DensePhysNet: Learning Dense Physical Object Representations via Multi-step Dynamic Interactions

Supplementary video for our setup, model, and results


We study the problem of learning physical object representations for robot manipulation. Understanding object physics is critical for successful object manipulation, but also challenging because physical object properties can rarely be inferred from the object’s static appearance. In this paper, we propose DensePhysNet, a system that actively executes a sequence of dynamic interactions (e.g., sliding and colliding), and uses a deep predictive model over its visual observations to learn dense, pixel-wise representations that reflect the physical properties of observed objects. Our experiments in both simulation and real settings demonstrate that the learned representations carry rich physical information, and can directly be used to decode physical object properties such as friction and mass. The use of dense representation enables DensePhysNet to generalize well to novel scenes with more objects than in training. With knowledge of object physics, the learned representation also leads to more accurate and efficient manipulation in downstream tasks than the state-of-the-art.

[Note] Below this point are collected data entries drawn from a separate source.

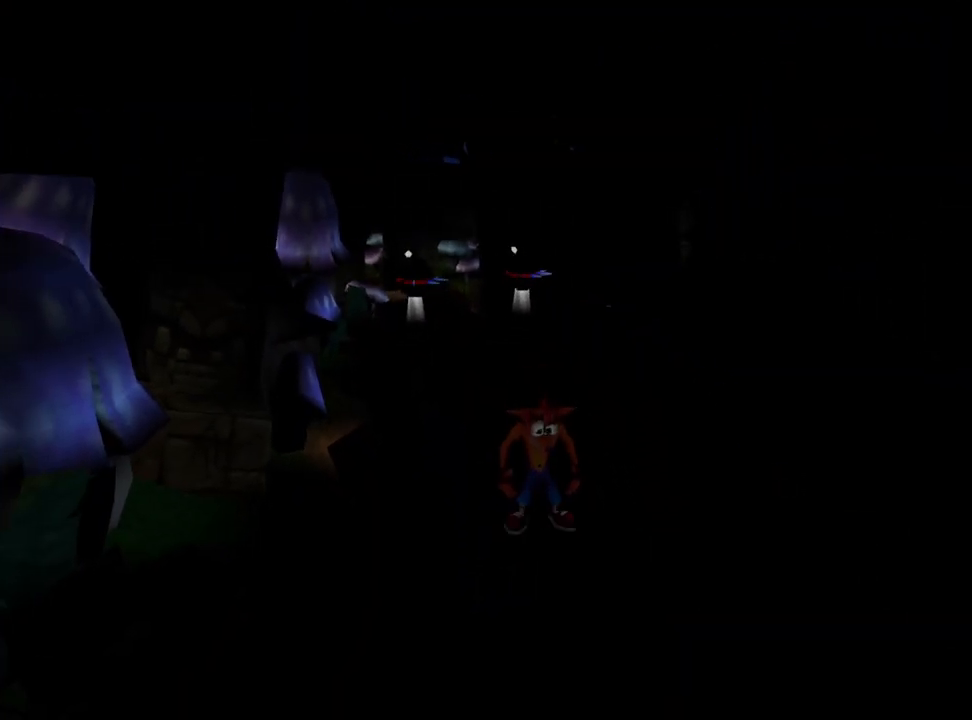
{"buttons": ["R1", "DPAD_DOWN"], "events": [[233, "DPAD_DOWN", "down"], [233, "DPAD_LEFT", "up"], [333, "R1", "down"]]}
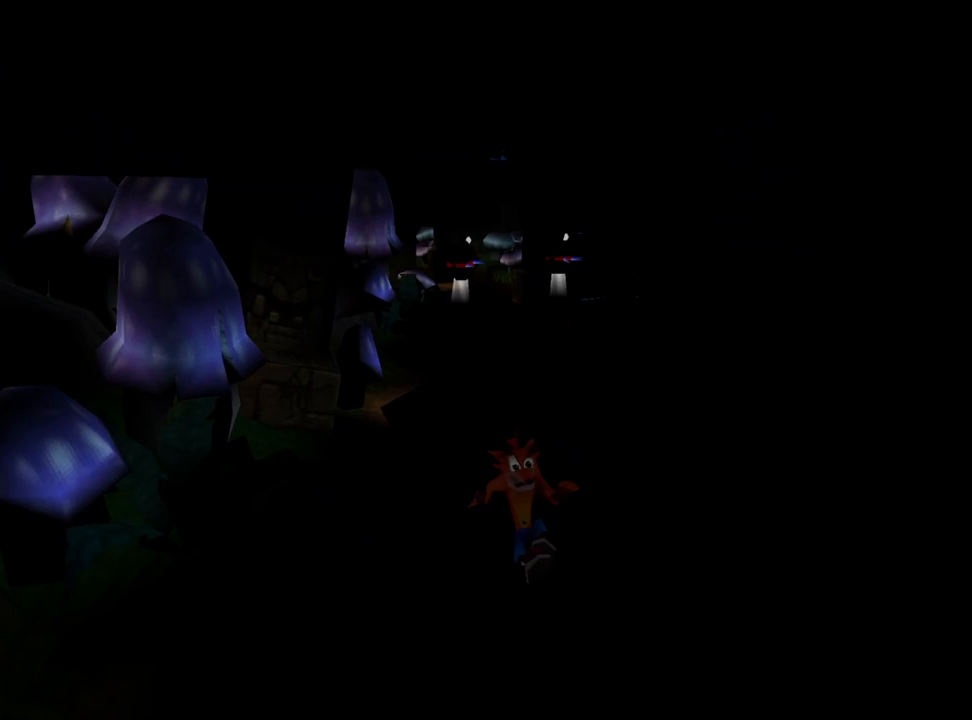
{"buttons": ["CROSS", "SQUARE", "DPAD_DOWN"], "events": [[33, "CROSS", "down"], [67, "R1", "up"], [67, "SQUARE", "down"]]}
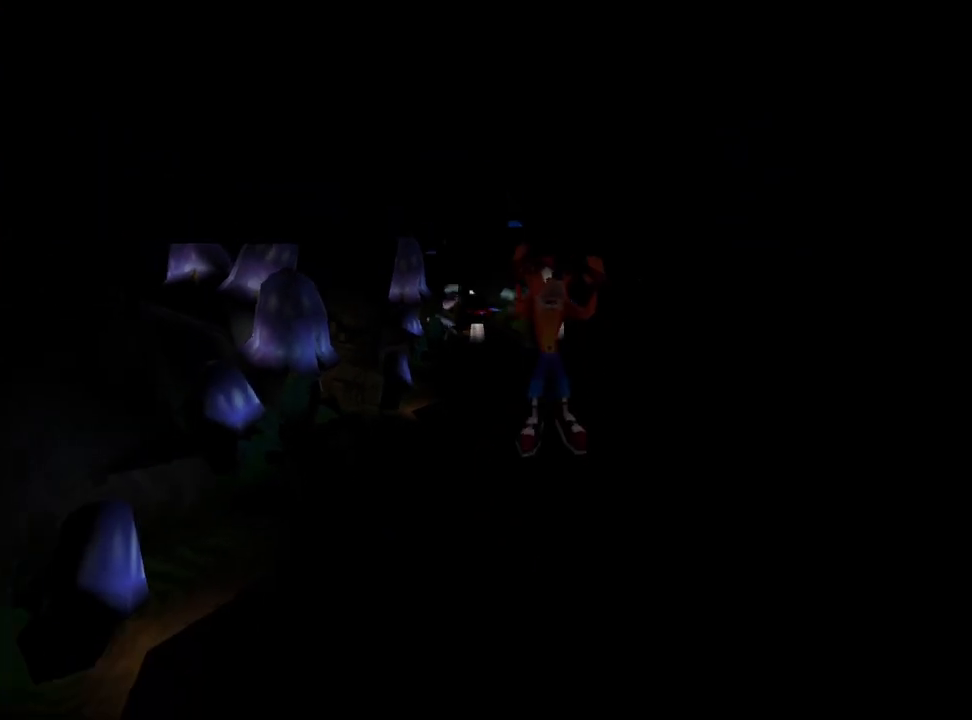
{"buttons": ["SQUARE", "R1"], "events": [[100, "DPAD_RIGHT", "down"], [233, "SQUARE", "up"], [267, "CROSS", "up"], [467, "R1", "down"], [500, "DPAD_DOWN", "up"], [500, "DPAD_RIGHT", "up"], [500, "SQUARE", "down"]]}
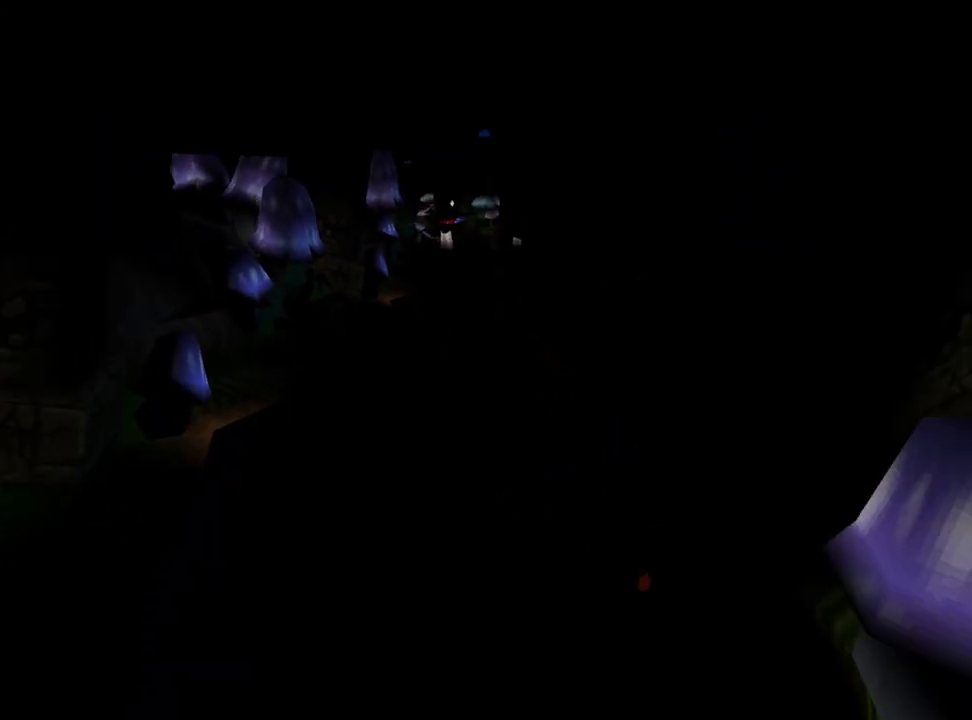
{"buttons": ["DPAD_UP"], "events": [[33, "CROSS", "down"], [233, "CROSS", "up"], [233, "DPAD_UP", "down"], [233, "R1", "up"], [233, "SQUARE", "up"]]}
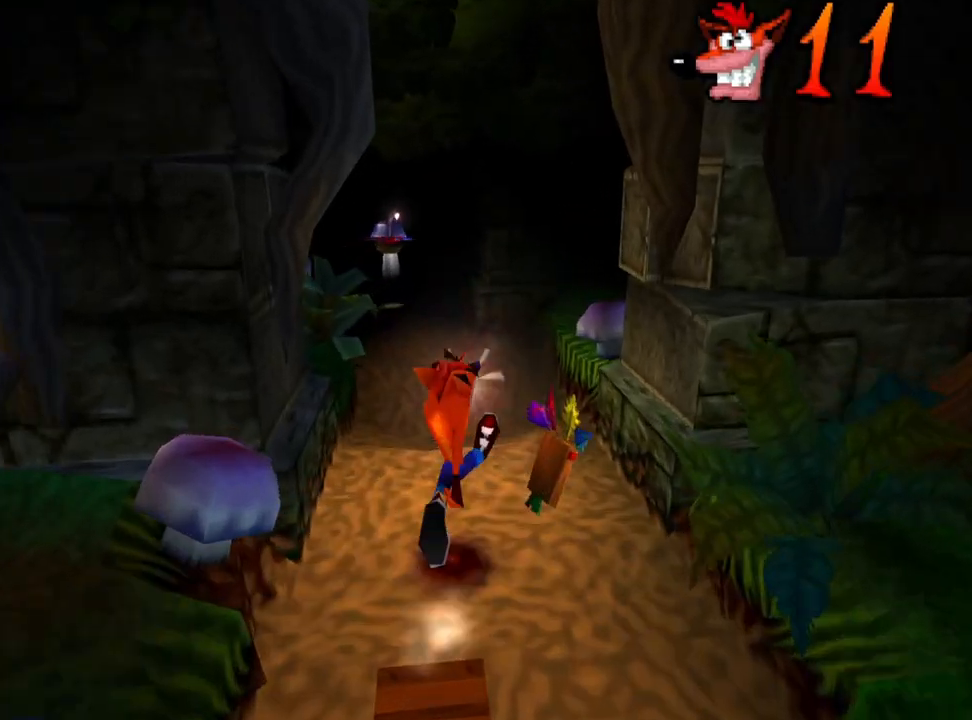
{"buttons": ["DPAD_DOWN"], "events": [[400, "DPAD_UP", "up"], [467, "DPAD_DOWN", "down"]]}
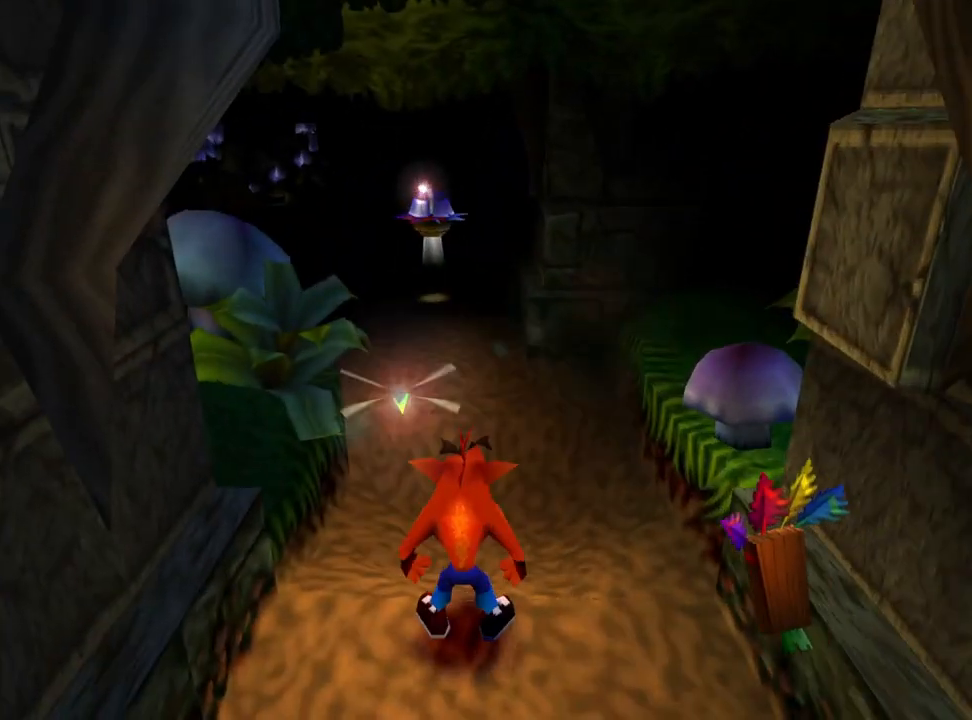
{"buttons": ["CROSS", "SQUARE", "DPAD_DOWN", "DPAD_RIGHT"], "events": [[500, "CROSS", "down"], [500, "DPAD_RIGHT", "down"], [500, "SQUARE", "down"]]}
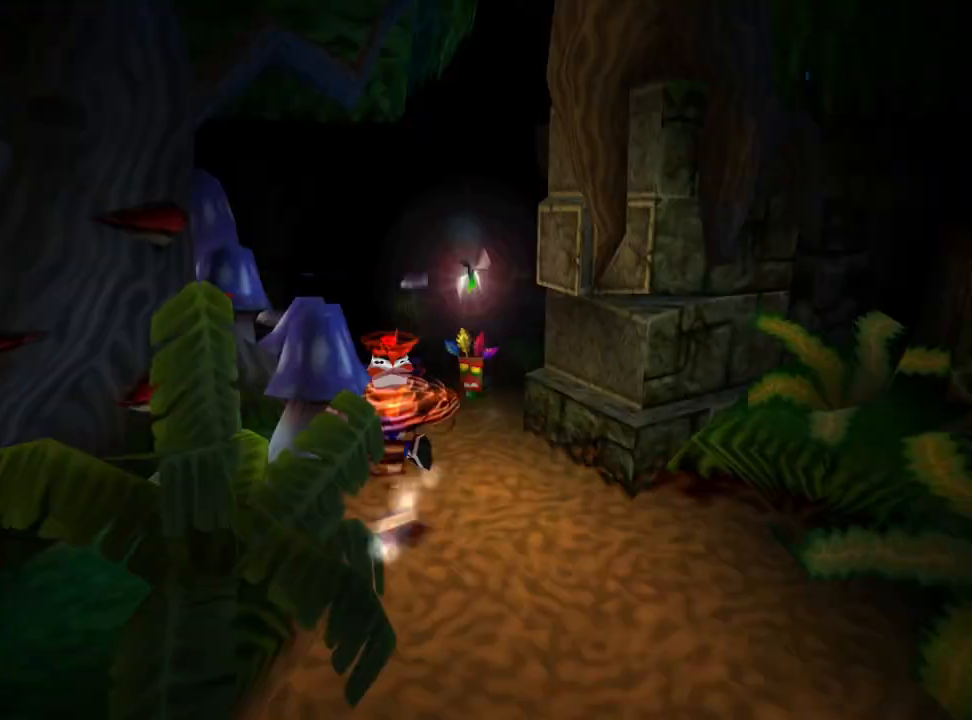
{"buttons": ["CROSS", "R1", "DPAD_DOWN"], "events": [[333, "DPAD_RIGHT", "up"], [333, "SQUARE", "up"], [367, "CROSS", "up"], [433, "R1", "down"], [500, "CROSS", "down"]]}
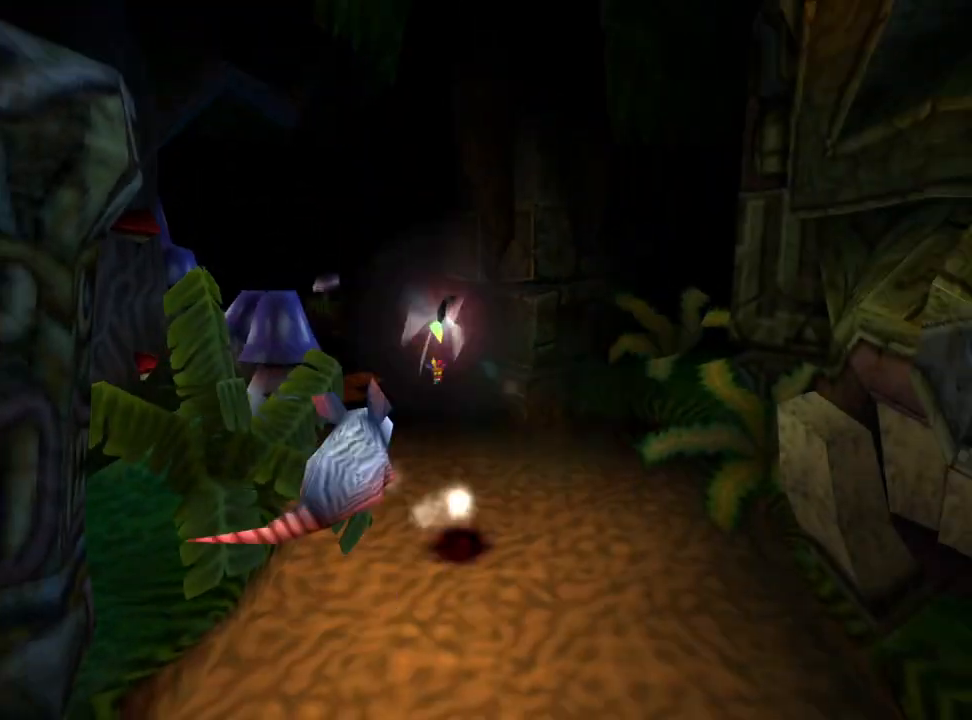
{"buttons": [], "events": [[33, "SQUARE", "down"], [267, "R1", "up"], [333, "CROSS", "up"], [333, "SQUARE", "up"], [367, "DPAD_DOWN", "up"], [467, "DPAD_UP", "down"], [500, "DPAD_UP", "up"]]}
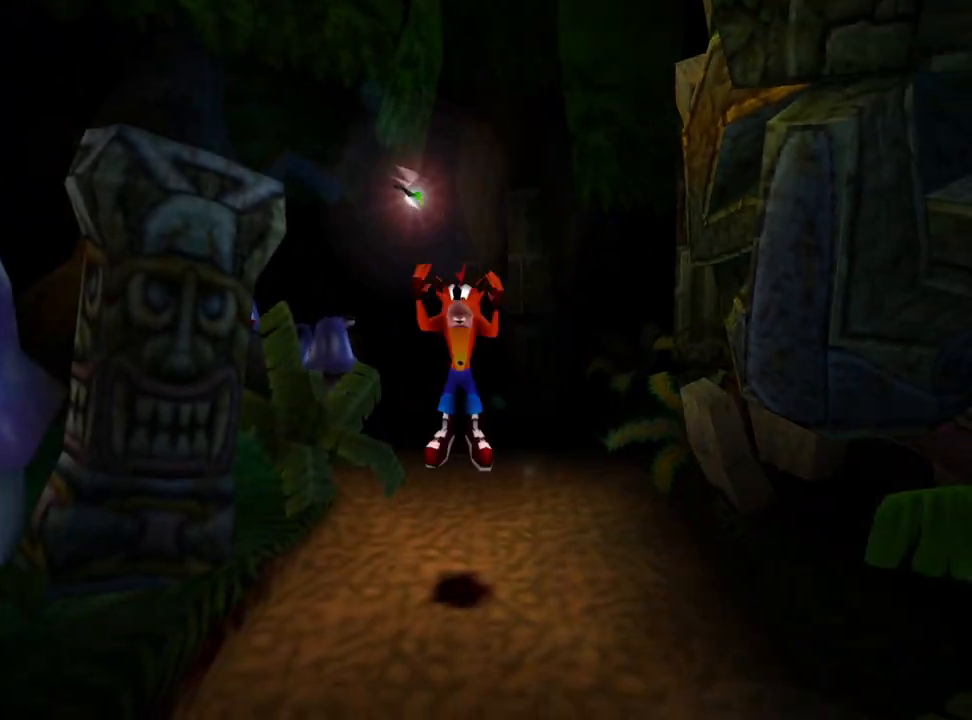
{"buttons": ["R1", "DPAD_DOWN"], "events": [[100, "DPAD_UP", "down"], [200, "DPAD_UP", "up"], [233, "DPAD_DOWN", "down"], [500, "R1", "down"]]}
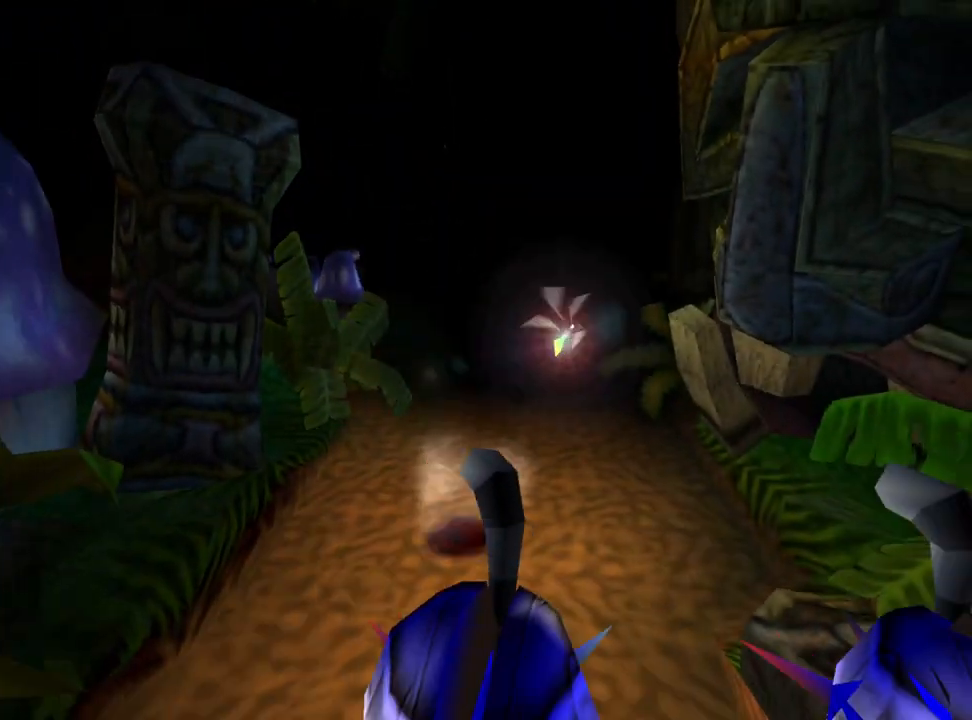
{"buttons": ["DPAD_DOWN", "DPAD_LEFT"], "events": [[133, "R1", "up"], [167, "CROSS", "down"], [500, "CROSS", "up"], [500, "DPAD_LEFT", "down"]]}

Figure 1: Our goal is to build a robotic system that learns a dense physical object representation from a few dynamic interactions with objects. The learned representation can then be used to decode object properties such as its material and mass, applied in manipulation tasks such as sliding objects with unknown physics, and combined with a physics engine to tackle novel tasks.


Figure 2: DensePhysNet consists of five modules: (a) an image encoder, (b) a multi-step information aggregator, (c) an action encoder, (d) a cross convolutional layer, and (e) a motion predictor.